━━ Record excerpts
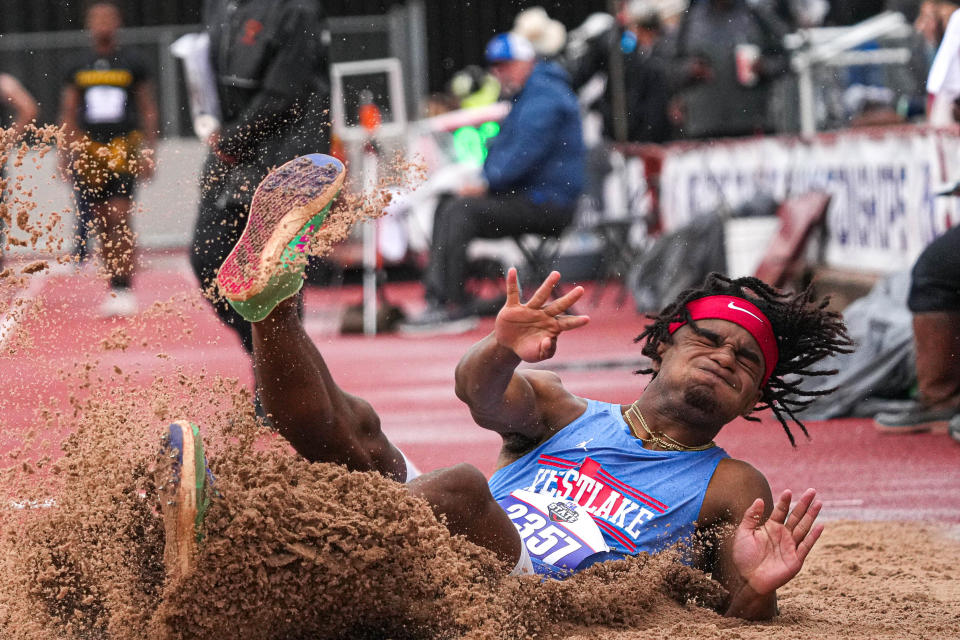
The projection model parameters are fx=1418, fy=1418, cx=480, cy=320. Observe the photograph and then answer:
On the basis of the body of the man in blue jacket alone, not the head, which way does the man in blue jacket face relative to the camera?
to the viewer's left
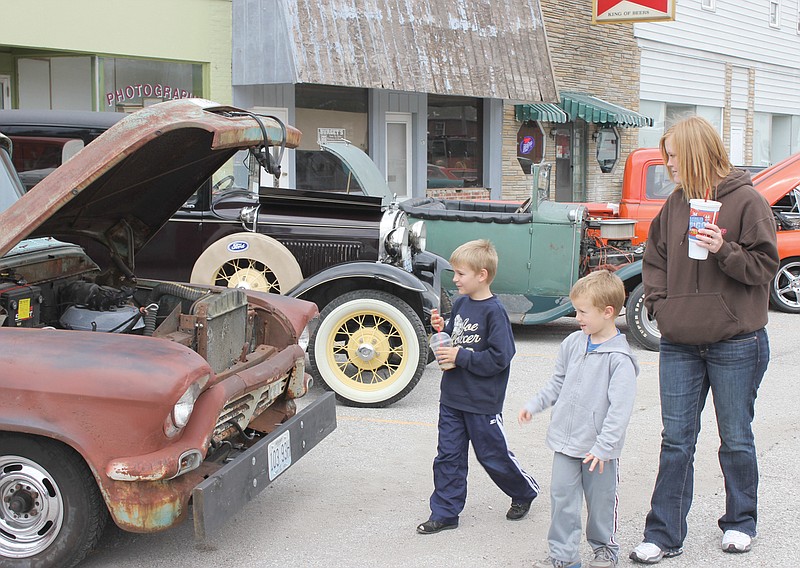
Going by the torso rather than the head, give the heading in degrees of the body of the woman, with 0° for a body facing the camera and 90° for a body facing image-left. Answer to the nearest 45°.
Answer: approximately 45°

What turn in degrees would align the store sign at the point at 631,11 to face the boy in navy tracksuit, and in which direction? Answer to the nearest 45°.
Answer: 0° — it already faces them

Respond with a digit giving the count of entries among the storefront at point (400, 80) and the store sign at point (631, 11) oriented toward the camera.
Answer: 2

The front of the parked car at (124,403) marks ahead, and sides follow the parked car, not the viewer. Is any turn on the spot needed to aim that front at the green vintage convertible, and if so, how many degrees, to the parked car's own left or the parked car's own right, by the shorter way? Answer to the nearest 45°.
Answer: approximately 90° to the parked car's own left

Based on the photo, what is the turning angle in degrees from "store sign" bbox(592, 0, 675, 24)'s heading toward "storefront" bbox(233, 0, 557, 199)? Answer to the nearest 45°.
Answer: approximately 45° to its right

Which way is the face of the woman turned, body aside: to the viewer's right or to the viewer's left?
to the viewer's left

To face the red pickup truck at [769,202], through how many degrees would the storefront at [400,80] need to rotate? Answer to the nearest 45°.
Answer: approximately 45° to its left
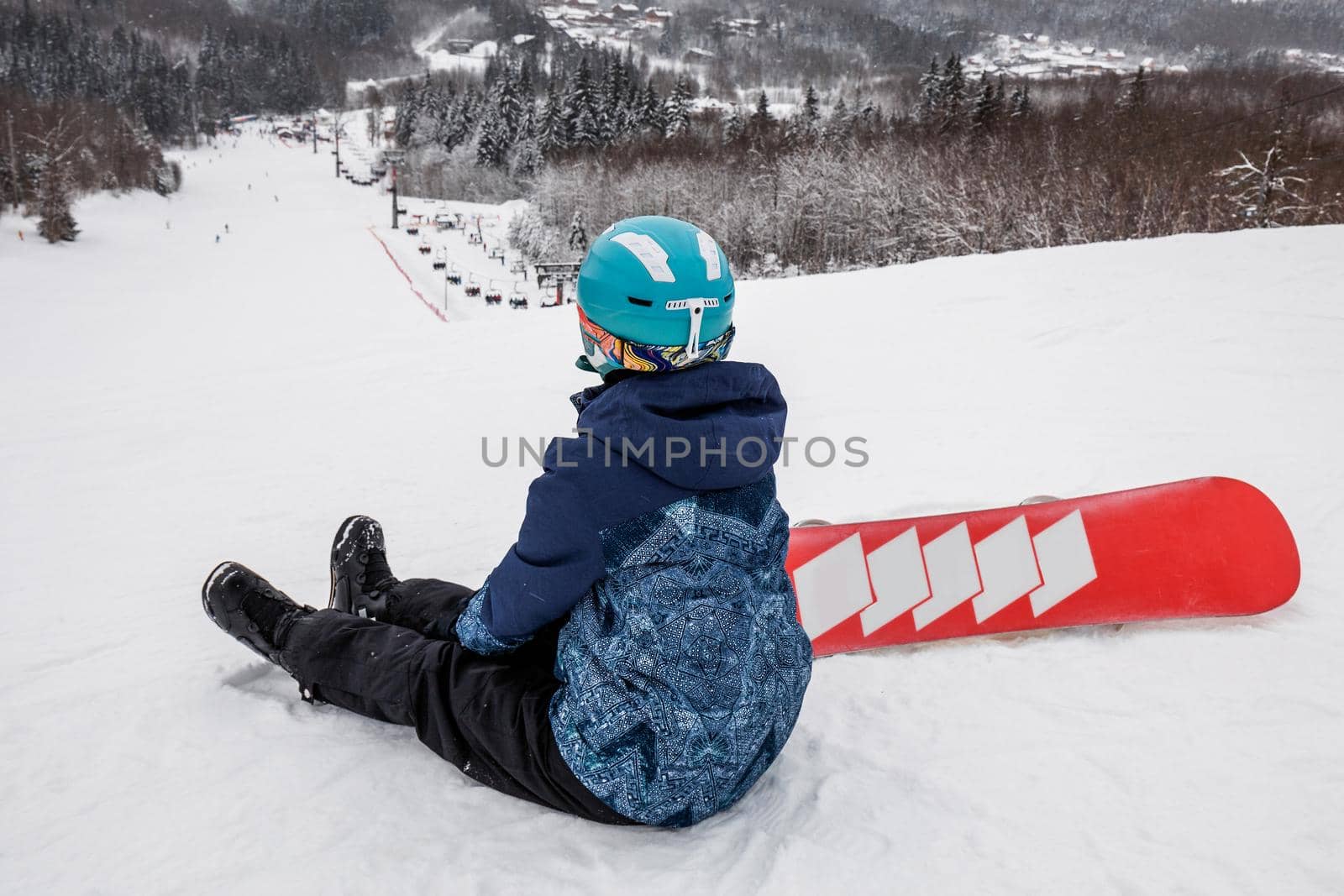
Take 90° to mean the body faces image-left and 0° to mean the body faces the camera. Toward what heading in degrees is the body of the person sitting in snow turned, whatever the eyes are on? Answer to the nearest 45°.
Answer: approximately 135°

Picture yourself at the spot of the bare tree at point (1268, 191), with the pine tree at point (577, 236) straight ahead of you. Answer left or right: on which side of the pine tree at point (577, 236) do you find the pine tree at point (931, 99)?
right

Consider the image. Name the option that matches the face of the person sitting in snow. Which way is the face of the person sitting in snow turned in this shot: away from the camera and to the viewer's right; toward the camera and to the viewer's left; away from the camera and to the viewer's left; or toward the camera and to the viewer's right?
away from the camera and to the viewer's left

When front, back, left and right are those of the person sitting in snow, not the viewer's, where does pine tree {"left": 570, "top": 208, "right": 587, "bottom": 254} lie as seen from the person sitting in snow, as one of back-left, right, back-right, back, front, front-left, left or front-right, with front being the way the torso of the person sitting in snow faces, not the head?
front-right

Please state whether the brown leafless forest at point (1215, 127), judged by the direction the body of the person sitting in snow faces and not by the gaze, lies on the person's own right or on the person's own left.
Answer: on the person's own right

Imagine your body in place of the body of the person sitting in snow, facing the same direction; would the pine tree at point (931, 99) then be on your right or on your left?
on your right

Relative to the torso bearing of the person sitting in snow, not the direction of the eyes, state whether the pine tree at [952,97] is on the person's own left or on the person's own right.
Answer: on the person's own right

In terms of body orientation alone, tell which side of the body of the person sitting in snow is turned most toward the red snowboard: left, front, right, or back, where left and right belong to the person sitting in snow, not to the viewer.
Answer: right

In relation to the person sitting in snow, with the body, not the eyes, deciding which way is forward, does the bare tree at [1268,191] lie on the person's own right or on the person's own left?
on the person's own right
━━━━
Reproduce all of the rows above verbatim, leaving the pictures out.

Exercise result:
The projection model parameters are fx=1418, fy=1418, cx=480, cy=320. Observe the photograph and then answer:
On the basis of the body of the man in blue jacket alone, not the head, which way does the man in blue jacket face relative to the camera?
to the viewer's left
Going by the torso rather than the head, give the heading in degrees of the body of the woman, with 0° for a body facing the camera and 90° for a body facing image-left. Answer to the nearest 45°.
Answer: approximately 45°

What turn in degrees would align the store sign at the point at 631,11 to face the boy in navy tracksuit, and in which direction? Answer to the nearest 45°.
Answer: 0° — it already faces them

Respond with a digit giving the count of entries among the storefront at point (400, 80) and the store sign at point (631, 11) oriented toward the camera.
Answer: 2

The front of the parked car at (124,403) marks ahead, and sides follow the parked car, not the viewer. Is any turn on the spot needed to aim that front at the green vintage convertible, and if so, how many degrees, to the parked car's own left or the parked car's own right, by the shorter way? Answer to the nearest 45°.
Answer: approximately 90° to the parked car's own left

Based on the photo, what is the turning angle in degrees from "store sign" bbox(592, 0, 675, 24)'s heading toward "storefront" bbox(233, 0, 557, 199)? Answer to the nearest 45°.
Answer: approximately 45° to its right

Which way is the face of the woman turned, body aside: to the viewer's right or to the viewer's left?
to the viewer's left

To face the red pickup truck at [769,202], through how many degrees would the storefront at [400,80] need to rotate? Answer to the nearest 45°.
Answer: approximately 45° to its left
Take 90° to mean the body faces image-left and 0° to mean the body faces the camera. Toward what heading in degrees is the body of the person sitting in snow turned, whatever the eyes are on? Answer to the nearest 45°.
Answer: approximately 135°

Picture yourself at the spot of the bare tree at point (1268, 191), with the pine tree at point (577, 236) straight ahead of you. Answer left or right: on which side of the pine tree at point (577, 236) do you find the pine tree at point (931, 99)?
right

Consider the image. Name the option that matches the face of the person sitting in snow. Which way is the face of the person sitting in snow turned in this shot: away from the camera and to the viewer's right; toward the camera and to the viewer's left; away from the camera and to the viewer's left; or toward the camera and to the viewer's right?
away from the camera and to the viewer's left

When front, back, left and right are those of the person sitting in snow, not the viewer's, where does pine tree {"left": 570, "top": 208, "right": 587, "bottom": 254} lie as seen from the person sitting in snow, as one of back-left, right, back-right, back, front, front-left, left or front-right, with front being the way the torso of the person sitting in snow faces, not the head?
front-right

Please state whether the brown leafless forest at point (1215, 127), judged by the direction the body of the person sitting in snow faces and not by the gaze, lies on the person's own right or on the person's own left.
Answer: on the person's own right

Imagine your body in place of the body of the person sitting in snow, facing the same direction; would the pine tree at point (931, 99) then be on your right or on your left?
on your right

Relative to the torso bearing of the person sitting in snow, not the direction of the eyes, state whether the pine tree at [952,97] is on the person's own left or on the person's own right.
Answer: on the person's own right

In terms of body orientation alone, tell which side of the body of the person sitting in snow is turned most toward the red snowboard: left, front, right, or back, where left and right belong to the person sitting in snow, not to the viewer.
Answer: right

In relation to the person sitting in snow, with the body, not the eyes, deciding which way is forward, does the bare tree at [1268,191] lie on the person's own right or on the person's own left?
on the person's own right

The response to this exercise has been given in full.